Viktor was angry. Not about the Politsiya agents pounding at the door. This was an anger that had plagued him since adolescence - the anger of the escaped sneeze.
Born into poverty, the youngest of nine, Viktor’s childhood possessed few luxuries. His clothes wore the scars of older brothers; food was scraps he begged for or stole.
But one pleasure, one he needn’t share nor fight for, was a pure, free, unstoppable sneeze. Something he could own.
When he’d escaped Siberia’s frozen steppes for Moscow’s domed cathedrals and mighty processions to forge and betray alliances, he’d treated this natural function almost religiously.
He’d learned to slow his breathing, feel the quiver of nostril hairs, savour the explosive climax.

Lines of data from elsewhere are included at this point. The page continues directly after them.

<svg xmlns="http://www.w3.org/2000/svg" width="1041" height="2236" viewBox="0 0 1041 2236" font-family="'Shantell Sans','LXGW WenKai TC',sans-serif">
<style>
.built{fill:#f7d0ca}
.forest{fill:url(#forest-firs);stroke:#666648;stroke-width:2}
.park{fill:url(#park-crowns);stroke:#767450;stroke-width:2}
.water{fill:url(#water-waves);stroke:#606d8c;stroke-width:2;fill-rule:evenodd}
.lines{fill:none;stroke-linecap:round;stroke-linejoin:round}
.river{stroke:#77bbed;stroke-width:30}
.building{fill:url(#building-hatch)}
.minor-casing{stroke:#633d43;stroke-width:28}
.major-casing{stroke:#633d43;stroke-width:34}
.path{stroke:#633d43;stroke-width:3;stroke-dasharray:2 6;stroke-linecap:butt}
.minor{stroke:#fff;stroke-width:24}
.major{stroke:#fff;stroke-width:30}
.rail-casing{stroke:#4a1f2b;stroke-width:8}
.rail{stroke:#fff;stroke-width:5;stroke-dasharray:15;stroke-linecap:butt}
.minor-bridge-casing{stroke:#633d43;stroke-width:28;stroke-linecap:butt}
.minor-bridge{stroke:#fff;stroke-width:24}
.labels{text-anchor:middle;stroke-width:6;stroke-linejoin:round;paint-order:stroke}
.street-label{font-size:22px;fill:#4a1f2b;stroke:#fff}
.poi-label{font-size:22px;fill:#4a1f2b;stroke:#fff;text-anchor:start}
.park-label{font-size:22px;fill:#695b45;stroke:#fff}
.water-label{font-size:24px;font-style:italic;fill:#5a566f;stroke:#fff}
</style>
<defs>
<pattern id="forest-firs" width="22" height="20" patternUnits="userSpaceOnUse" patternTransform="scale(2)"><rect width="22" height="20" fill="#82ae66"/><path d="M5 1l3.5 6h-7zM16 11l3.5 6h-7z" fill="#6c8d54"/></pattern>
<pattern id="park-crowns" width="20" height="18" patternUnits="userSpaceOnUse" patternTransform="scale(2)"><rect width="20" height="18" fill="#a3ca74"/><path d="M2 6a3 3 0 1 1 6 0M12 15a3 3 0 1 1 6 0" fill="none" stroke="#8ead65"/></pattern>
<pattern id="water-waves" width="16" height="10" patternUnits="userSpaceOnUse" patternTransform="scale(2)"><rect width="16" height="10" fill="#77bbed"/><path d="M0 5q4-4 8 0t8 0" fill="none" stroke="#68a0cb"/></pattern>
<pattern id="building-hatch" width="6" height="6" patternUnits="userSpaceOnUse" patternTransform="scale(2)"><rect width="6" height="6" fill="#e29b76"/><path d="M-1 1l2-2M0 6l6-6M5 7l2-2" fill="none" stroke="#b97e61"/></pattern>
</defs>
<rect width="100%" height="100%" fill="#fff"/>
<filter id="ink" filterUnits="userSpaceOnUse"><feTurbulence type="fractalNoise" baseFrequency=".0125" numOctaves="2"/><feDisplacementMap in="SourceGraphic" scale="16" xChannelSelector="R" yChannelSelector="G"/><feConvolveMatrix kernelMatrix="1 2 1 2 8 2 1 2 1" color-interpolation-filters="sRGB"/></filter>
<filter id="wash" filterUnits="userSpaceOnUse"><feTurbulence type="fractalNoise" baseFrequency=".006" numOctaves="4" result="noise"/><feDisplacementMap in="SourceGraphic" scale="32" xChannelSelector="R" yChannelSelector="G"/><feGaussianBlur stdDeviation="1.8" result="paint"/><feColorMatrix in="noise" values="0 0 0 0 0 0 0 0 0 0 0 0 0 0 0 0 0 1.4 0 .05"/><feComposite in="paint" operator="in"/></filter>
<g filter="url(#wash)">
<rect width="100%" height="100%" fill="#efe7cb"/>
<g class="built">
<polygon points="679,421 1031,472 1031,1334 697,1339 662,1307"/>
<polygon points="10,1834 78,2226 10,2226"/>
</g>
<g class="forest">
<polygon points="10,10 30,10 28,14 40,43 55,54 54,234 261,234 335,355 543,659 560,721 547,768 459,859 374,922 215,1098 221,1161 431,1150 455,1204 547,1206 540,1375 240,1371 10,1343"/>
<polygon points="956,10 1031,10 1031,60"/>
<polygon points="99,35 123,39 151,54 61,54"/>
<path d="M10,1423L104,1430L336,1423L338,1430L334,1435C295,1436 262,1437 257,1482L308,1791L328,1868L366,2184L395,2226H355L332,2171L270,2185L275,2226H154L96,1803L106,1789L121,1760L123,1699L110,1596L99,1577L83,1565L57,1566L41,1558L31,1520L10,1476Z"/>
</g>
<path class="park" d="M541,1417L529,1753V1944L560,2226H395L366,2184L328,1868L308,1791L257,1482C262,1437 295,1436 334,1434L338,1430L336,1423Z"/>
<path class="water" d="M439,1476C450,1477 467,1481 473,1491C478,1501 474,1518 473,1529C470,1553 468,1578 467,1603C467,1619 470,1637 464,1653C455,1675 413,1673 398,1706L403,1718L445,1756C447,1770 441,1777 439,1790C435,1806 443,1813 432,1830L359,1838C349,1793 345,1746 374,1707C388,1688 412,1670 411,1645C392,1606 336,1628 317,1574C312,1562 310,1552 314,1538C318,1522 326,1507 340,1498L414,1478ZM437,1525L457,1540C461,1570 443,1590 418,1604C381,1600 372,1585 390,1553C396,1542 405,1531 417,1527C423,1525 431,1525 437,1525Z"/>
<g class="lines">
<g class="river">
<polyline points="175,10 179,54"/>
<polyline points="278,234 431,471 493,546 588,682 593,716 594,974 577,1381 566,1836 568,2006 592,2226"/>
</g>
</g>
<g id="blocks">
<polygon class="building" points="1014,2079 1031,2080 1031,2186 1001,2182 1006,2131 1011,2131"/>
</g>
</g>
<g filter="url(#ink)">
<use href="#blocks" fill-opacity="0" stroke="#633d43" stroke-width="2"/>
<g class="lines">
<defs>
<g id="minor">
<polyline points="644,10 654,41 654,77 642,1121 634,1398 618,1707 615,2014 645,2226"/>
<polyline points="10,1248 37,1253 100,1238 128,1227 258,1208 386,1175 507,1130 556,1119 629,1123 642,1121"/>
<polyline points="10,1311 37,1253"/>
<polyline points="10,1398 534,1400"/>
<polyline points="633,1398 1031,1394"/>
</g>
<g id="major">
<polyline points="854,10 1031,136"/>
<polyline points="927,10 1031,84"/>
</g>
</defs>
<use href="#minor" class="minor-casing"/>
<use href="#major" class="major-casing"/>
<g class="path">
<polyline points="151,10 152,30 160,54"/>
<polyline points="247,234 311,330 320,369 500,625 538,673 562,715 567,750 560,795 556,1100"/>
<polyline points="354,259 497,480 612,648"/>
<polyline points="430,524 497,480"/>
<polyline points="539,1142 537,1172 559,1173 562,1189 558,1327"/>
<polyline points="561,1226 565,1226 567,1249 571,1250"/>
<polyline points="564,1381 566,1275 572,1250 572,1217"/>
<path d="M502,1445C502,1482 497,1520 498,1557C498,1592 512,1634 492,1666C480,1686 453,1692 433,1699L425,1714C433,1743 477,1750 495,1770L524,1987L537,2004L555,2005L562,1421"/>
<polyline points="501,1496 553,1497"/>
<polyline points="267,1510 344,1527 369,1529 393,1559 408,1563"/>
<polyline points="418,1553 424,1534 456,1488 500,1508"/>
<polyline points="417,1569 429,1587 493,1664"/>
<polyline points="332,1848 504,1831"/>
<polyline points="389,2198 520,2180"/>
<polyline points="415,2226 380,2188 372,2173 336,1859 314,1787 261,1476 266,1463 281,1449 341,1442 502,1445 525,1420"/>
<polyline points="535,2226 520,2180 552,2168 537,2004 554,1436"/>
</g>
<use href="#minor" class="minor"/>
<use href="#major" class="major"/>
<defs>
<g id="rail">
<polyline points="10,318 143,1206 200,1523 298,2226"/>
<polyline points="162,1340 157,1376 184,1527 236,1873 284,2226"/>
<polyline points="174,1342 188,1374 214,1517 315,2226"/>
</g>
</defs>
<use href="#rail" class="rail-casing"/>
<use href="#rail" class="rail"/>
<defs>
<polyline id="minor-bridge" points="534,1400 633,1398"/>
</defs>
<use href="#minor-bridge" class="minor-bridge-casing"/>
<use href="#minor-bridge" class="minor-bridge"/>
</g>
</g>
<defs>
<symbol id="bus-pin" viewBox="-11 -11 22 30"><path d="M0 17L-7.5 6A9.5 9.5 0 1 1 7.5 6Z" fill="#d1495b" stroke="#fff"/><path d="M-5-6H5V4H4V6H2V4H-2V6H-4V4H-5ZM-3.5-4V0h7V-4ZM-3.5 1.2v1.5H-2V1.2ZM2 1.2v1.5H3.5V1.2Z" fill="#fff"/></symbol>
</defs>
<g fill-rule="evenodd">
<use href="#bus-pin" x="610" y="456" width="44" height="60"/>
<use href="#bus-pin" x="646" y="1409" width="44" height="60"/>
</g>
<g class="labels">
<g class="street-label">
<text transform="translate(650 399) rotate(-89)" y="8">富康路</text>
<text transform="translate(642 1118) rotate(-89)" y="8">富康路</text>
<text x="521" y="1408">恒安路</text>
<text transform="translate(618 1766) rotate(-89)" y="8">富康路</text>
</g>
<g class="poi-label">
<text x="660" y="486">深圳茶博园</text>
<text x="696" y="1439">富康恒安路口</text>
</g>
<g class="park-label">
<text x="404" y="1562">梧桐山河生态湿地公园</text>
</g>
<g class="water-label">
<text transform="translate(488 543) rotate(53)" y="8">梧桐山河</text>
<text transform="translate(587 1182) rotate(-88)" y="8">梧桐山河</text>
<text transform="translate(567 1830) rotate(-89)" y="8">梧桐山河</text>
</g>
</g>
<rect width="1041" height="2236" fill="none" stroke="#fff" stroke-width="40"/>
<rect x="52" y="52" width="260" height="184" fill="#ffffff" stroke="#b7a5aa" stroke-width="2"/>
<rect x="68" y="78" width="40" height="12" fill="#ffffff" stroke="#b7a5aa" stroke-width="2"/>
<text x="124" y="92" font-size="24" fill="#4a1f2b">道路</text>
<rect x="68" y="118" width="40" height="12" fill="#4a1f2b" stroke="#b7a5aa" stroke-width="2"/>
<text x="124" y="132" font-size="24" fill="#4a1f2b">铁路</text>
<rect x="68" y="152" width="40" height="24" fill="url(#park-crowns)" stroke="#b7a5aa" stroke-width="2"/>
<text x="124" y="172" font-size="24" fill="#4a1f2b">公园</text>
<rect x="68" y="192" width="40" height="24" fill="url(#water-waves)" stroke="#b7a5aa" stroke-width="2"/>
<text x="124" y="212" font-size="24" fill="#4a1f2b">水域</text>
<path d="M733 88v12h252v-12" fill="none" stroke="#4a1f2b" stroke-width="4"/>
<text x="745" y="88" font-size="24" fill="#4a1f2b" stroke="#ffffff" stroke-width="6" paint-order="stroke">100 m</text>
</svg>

Now, as an acetylene flame traces a molten rivulet in the steel door, he remembers a particularly satisfying sneeze at the Bolshoi, sat with the Kremlin’s elite.
A lifetime of memories captured in handkerchiefs.
After Viktor had made millions, then billions, exploiting the Soviet Union’s downfall, acquiring and bribing, embezzling and defrauding, this simple comfort still brought such happiness.
But it could be stolen. A turn of the head, an unexpected sound, and the moment was all but lost.
He’d discovered that by closing his eyes and facing the sun, he could often snatch it back from oblivion.
Sometimes his technique failed, and all the wealth that had bought power and changed nations, crushed royalty and empowered capitalists, he’d trade in an instant.
So it was that when the Politsiya broke into Viktor’s panic room, they found Siberia’s richest man surrounded by Picassos and antique Qingbai wares,
Brancusi sculptures and gold-plated AK47s, stood, staring blindly at a fluorescent strip light, desperately searching for that one pleasure that beat them all,
the one craving his wealth could never satiate, the power of the sneeze.